Task.
Reproduce every line of text in the data below without any change, and leave the pictures out.

--- Data to use ---

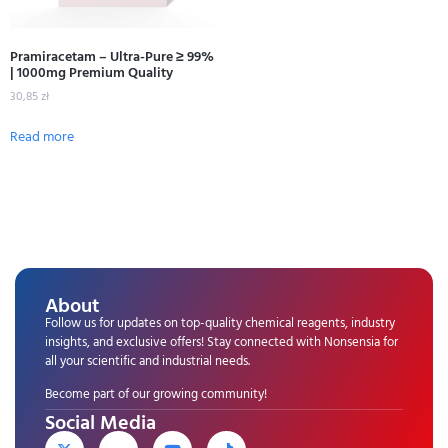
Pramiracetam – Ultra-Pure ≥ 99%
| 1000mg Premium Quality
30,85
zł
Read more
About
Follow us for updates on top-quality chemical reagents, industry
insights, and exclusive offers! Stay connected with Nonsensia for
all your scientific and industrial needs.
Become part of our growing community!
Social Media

---

Your response.
Pramiracetam – Ultra-Pure ≥ 99%
| 1000mg Premium Quality
30,85
zł
Read more
About
Follow us for updates on top-quality chemical reagents, industry
insights, and exclusive offers! Stay connected with Nonsensia for
all your scientific and industrial needs.
Become part of our growing community!
Social Media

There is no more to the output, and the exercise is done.